▸ Try it: Using the entries below, write out the line with "pinky dip: (917, 980)", the line with "middle dip: (930, 1070)", and every line in between, exactly as each is written.

▸ Data shown:
======
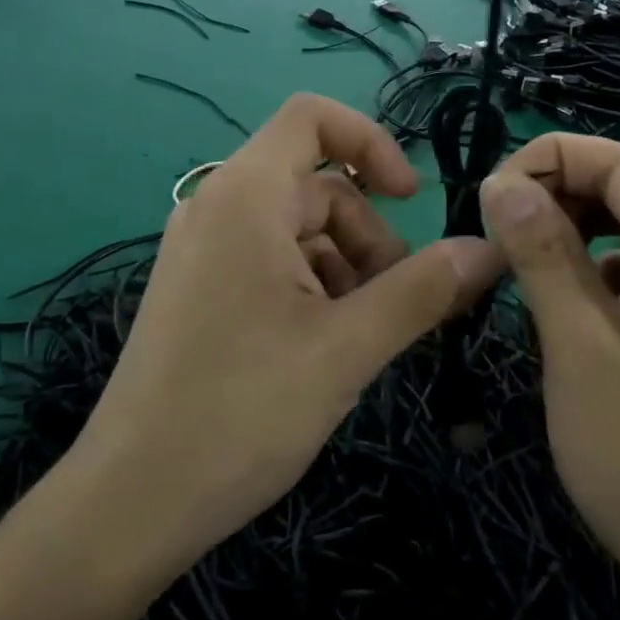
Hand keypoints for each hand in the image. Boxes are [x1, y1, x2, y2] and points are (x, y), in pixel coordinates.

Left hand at [73, 93, 500, 573]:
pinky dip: (312, 287)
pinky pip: (271, 261)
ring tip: (361, 337)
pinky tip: (324, 347)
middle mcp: (218, 206)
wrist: (131, 502)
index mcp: (245, 195)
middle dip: (368, 235)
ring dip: (346, 268)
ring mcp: (204, 249)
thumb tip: (488, 249)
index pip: (312, 117)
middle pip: (317, 186)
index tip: (410, 198)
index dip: (372, 142)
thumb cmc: (240, 412)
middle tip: (396, 305)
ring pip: (299, 230)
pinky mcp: (200, 288)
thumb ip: (423, 290)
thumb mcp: (347, 348)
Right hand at [478, 135, 619, 609]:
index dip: (545, 159)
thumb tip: (500, 181)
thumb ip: (542, 252)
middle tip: (506, 217)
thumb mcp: (578, 347)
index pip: (617, 158)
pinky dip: (601, 249)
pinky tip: (568, 291)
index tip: (486, 199)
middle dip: (566, 178)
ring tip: (525, 248)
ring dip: (581, 212)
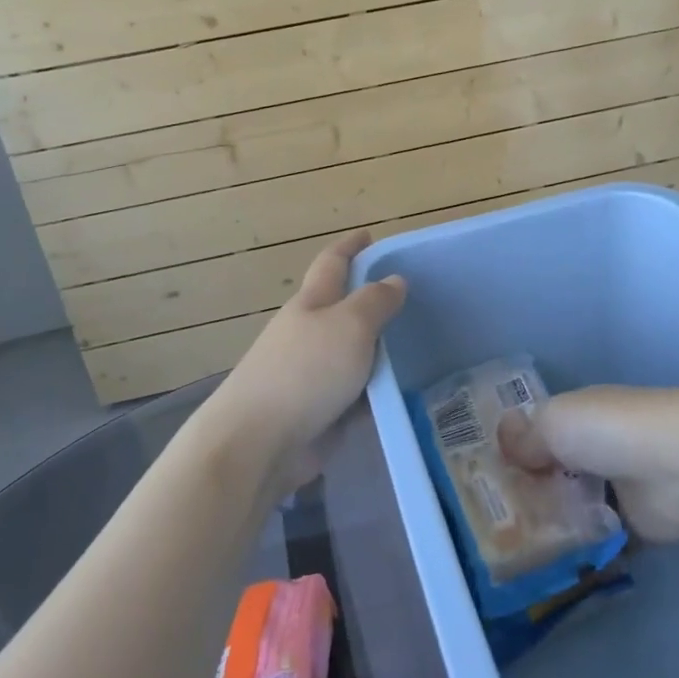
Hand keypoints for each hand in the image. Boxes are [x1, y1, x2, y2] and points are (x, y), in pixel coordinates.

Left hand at [208, 231, 405, 483]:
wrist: (259, 442)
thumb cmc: (305, 372)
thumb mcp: (349, 326)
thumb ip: (375, 302)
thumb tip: (394, 280)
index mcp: (311, 303)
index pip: (333, 263)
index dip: (350, 247)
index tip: (369, 235)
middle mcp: (309, 334)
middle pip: (343, 309)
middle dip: (370, 301)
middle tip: (412, 300)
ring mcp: (312, 375)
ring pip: (352, 353)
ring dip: (378, 350)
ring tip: (419, 347)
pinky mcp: (319, 411)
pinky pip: (356, 394)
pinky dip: (377, 391)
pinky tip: (405, 394)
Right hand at [500, 386, 678, 542]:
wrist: (675, 466)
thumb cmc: (607, 430)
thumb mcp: (553, 422)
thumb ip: (525, 438)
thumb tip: (503, 443)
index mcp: (577, 417)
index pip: (539, 433)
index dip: (514, 452)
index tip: (483, 478)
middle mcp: (597, 449)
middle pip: (555, 473)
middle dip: (530, 494)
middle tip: (493, 524)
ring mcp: (618, 489)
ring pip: (576, 509)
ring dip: (554, 526)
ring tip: (513, 553)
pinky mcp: (638, 528)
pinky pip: (602, 544)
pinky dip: (584, 556)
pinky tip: (551, 571)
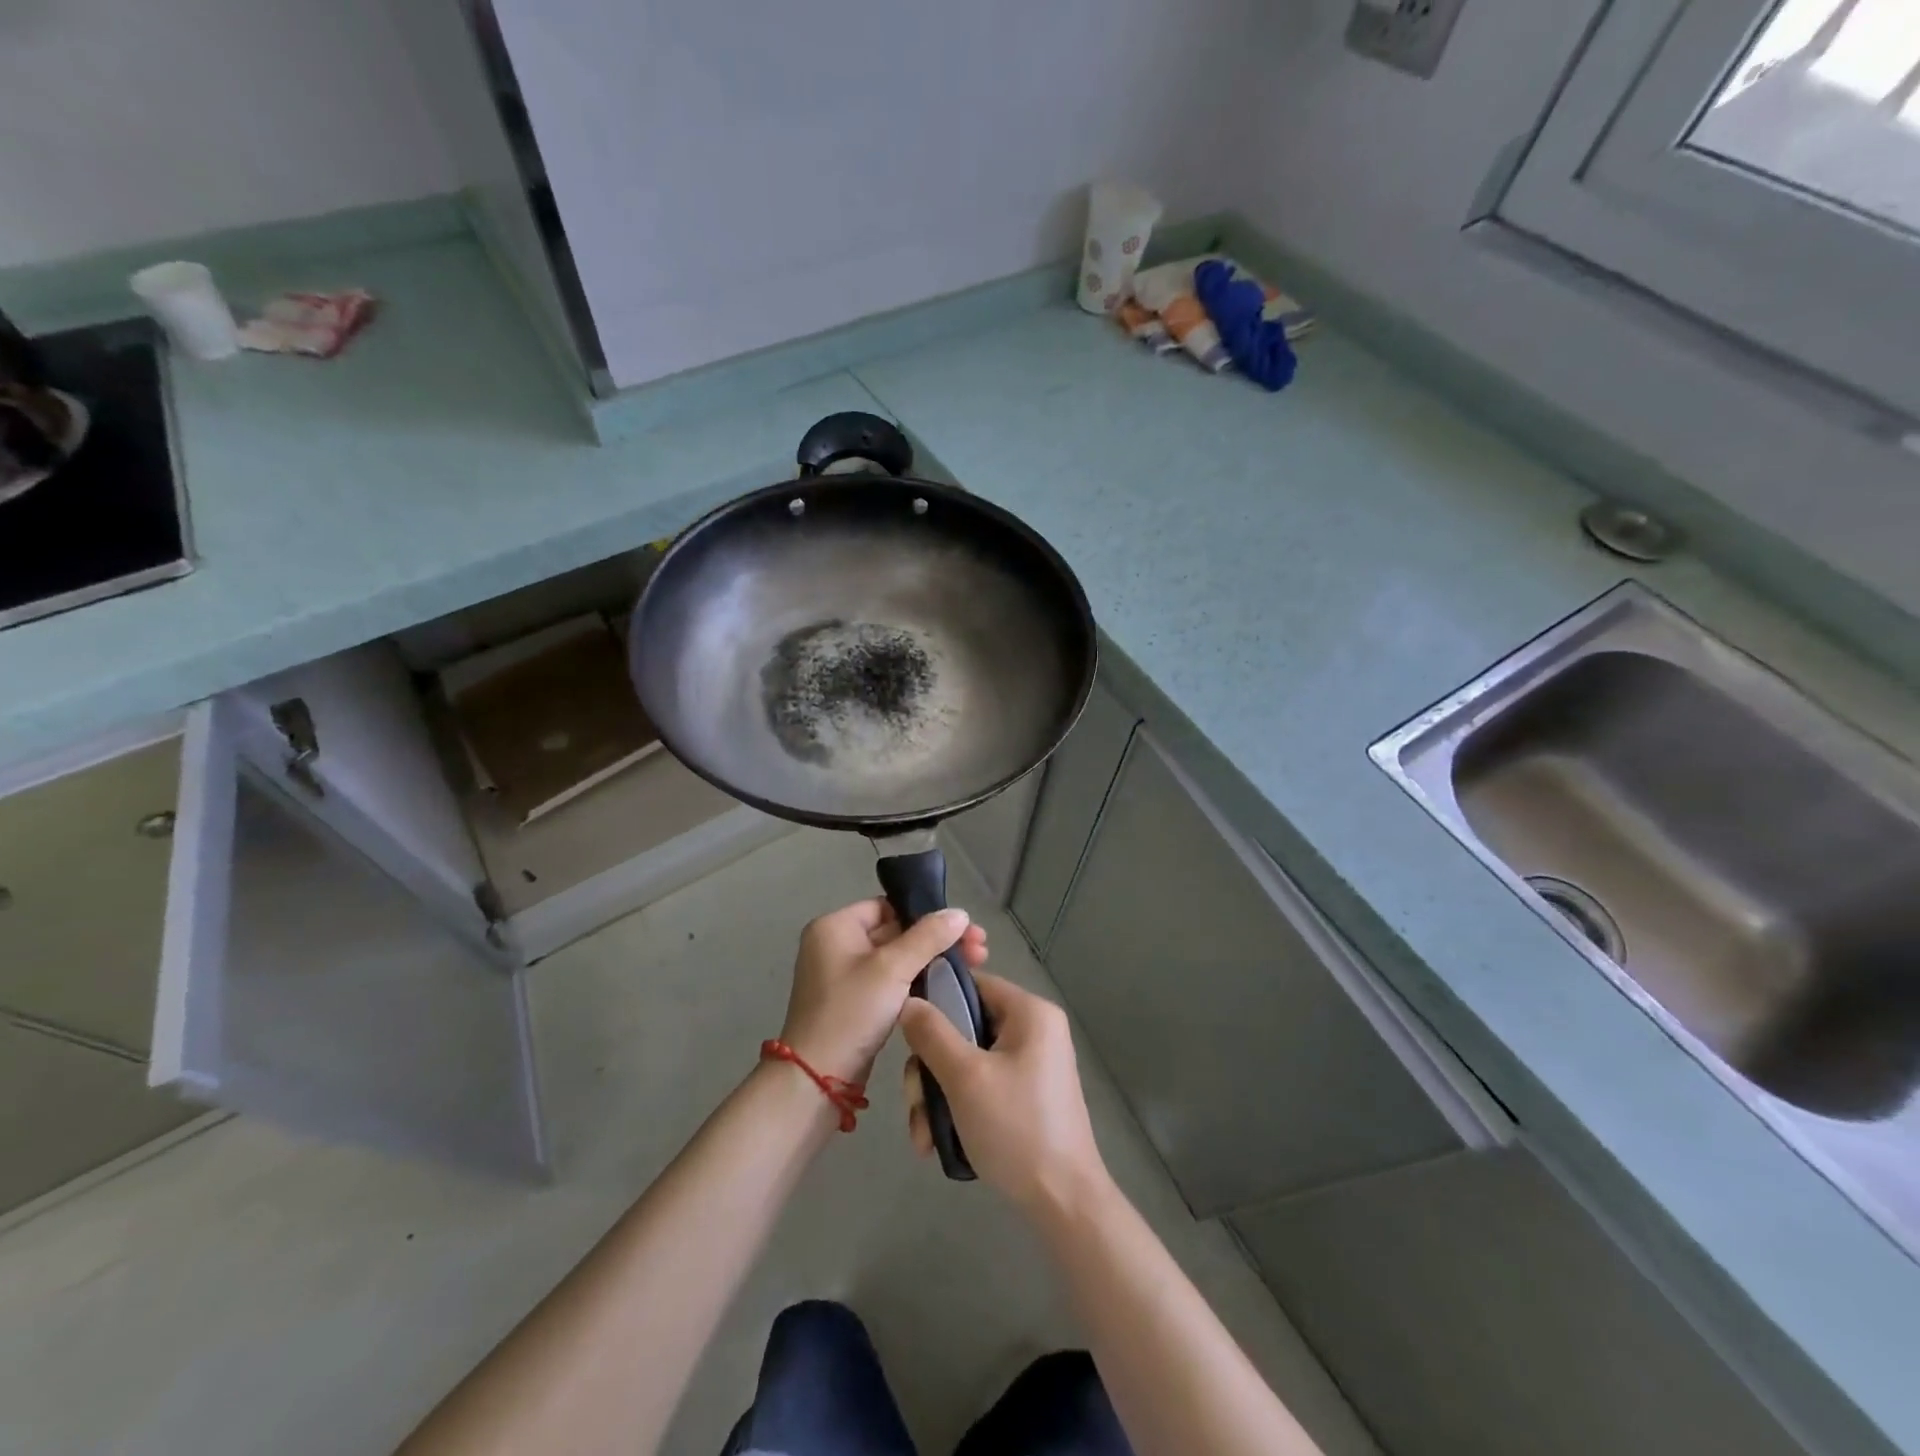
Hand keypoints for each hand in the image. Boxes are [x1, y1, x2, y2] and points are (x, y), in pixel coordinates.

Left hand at [780, 899, 988, 1085]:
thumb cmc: (851, 1012)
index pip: (887, 906)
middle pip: (896, 931)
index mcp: (835, 927)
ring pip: (897, 958)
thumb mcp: (892, 969)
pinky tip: (948, 984)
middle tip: (980, 948)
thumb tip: (960, 913)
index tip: (963, 927)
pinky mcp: (855, 1003)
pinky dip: (917, 980)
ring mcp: (844, 977)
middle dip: (938, 939)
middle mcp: (836, 945)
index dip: (925, 914)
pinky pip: (891, 981)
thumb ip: (927, 937)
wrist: (817, 1079)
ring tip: (975, 963)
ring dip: (932, 959)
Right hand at [899, 973, 1109, 1219]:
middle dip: (930, 1070)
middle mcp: (1033, 1031)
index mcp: (1030, 1012)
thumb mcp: (965, 1077)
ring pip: (966, 1062)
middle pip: (963, 1028)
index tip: (906, 1033)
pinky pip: (980, 1085)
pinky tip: (938, 1143)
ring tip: (925, 1138)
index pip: (972, 984)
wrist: (1064, 1204)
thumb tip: (909, 1001)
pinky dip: (957, 1109)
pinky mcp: (1024, 1095)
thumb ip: (932, 1034)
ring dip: (937, 1097)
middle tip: (916, 1105)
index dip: (935, 1001)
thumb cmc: (1016, 1128)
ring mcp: (1030, 1065)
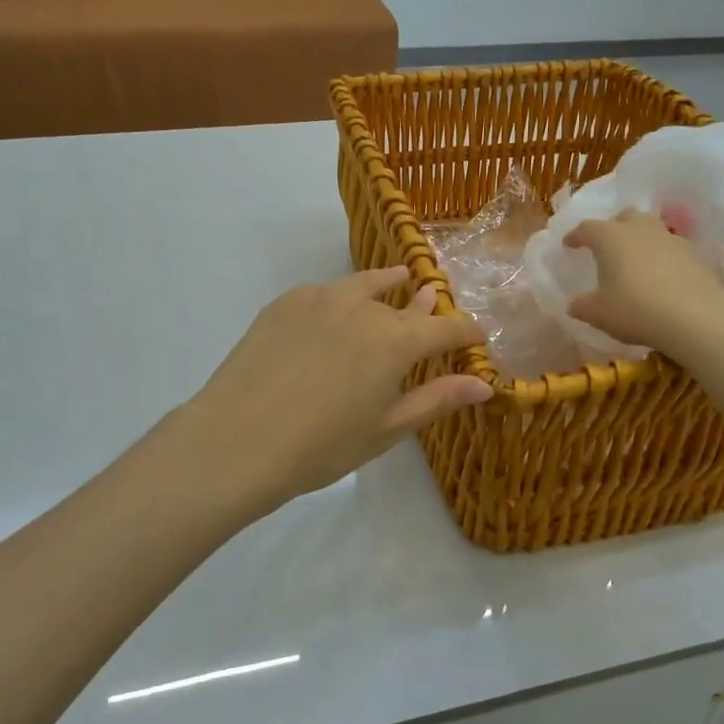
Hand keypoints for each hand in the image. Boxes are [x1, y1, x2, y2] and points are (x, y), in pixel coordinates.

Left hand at [178, 268, 492, 513]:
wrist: (239, 438)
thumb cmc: (322, 446)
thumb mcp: (387, 429)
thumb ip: (437, 399)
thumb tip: (484, 384)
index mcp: (396, 340)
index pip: (446, 327)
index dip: (467, 332)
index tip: (477, 336)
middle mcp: (364, 307)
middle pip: (406, 303)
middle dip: (425, 308)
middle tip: (433, 303)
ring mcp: (321, 298)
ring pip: (365, 284)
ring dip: (387, 284)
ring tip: (397, 278)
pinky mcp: (286, 302)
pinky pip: (325, 292)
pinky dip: (342, 297)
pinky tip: (336, 310)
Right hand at [564, 211, 723, 355]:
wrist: (696, 316)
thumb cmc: (635, 309)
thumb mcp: (598, 313)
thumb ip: (581, 306)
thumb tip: (573, 304)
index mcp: (609, 237)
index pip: (586, 228)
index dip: (575, 236)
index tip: (569, 245)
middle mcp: (639, 229)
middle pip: (624, 217)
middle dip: (613, 228)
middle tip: (606, 246)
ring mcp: (669, 238)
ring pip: (650, 229)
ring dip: (640, 239)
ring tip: (635, 260)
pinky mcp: (693, 254)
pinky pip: (670, 248)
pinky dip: (662, 257)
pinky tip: (660, 276)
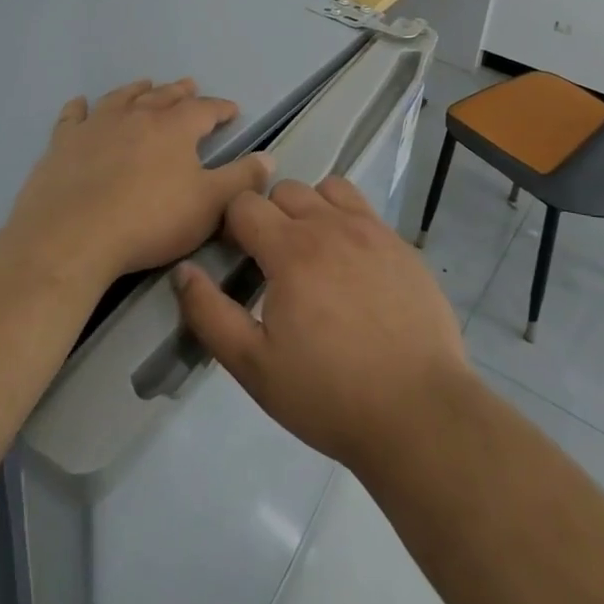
======
▸ Finished task:
pinky dip: (917, 980)
ring mcp: (844, 977)
middle dip: (938, 939)
middle mcp: (836, 945)
index dip: (925, 914)
pinky pip: (891, 981)
thumb ip: (927, 937)
wrist: (817, 1079)
ring tip: (975, 963)
ring dip: (932, 959)
Right hand at [899, 973, 1109, 1219]:
middle dip: (930, 1070)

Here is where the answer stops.